Sexta-feira, depois da escola, antes da aula de balé. Era uma brecha oportuna demais para ser ignorada. Como eu andava faltando as aulas de balé, não dariam importância à minha ausência logo de cara. E minha irmã iria dormir na casa de uma de suas amiguinhas, então não seria ela a encontrar o corpo.

O corpo.

Confesso que essa parte ainda me incomodava. Não que eu não tivesse tido meses para pensar em como tudo seria. Ao contrário do que pensariam quando finalmente me encontrassem, eu não tinha decidido aquilo tudo de uma hora para outra, em um surto de tristeza ou raiva ou cansaço. Não. Meu crime tinha sido completamente premeditado.

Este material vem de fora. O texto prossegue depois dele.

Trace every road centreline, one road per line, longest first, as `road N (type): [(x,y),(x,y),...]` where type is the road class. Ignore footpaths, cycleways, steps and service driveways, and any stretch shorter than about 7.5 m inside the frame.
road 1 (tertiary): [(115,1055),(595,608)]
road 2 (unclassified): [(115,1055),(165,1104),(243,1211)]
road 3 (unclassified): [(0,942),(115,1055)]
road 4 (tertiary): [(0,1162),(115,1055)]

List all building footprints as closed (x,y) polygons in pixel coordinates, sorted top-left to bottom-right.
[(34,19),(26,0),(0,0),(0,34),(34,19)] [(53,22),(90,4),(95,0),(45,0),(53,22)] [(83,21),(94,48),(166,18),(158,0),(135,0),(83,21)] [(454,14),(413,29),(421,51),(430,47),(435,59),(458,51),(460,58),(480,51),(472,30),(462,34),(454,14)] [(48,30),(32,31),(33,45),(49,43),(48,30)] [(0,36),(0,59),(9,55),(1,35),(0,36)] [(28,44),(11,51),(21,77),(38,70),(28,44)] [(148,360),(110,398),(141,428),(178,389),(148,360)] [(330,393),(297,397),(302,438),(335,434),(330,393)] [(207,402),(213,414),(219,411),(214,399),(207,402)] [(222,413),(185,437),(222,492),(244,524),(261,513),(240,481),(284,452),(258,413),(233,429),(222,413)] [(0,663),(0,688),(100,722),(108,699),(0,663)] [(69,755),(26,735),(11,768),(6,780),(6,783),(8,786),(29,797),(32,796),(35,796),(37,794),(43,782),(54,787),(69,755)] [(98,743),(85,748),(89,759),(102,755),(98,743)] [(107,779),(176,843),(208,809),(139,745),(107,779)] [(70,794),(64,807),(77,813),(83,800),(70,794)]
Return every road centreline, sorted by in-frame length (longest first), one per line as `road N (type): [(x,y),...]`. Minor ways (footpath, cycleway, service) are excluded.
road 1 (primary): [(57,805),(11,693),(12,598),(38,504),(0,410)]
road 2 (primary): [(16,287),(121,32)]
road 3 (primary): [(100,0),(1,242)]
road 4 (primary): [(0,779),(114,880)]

Mas certas coisas não davam para ser evitadas. Tipo o corpo.

Doía meu coração pensar que alguém, por menor que fosse seu laço comigo, teria que encontrar meu corpo sem vida esparramado na calçada. Eu cheguei a pensar em encher meus bolsos de pedras e fazer um pequeno mergulho no lago, mas de alguma forma talvez a ausência do corpo impedisse que algumas pessoas tivessem encerramento. E eu não podia fazer isso com elas. Não era tão egoísta assim.

Então decidi que morreria voando. E alguém me acharia. Talvez um vizinho desavisado. Talvez meu pai voltando do trabalho. Contanto que minha irmãzinha não encontrasse o meu corpo e não fosse traumatizada pela vida aos nove anos, superaria-se. Eventualmente.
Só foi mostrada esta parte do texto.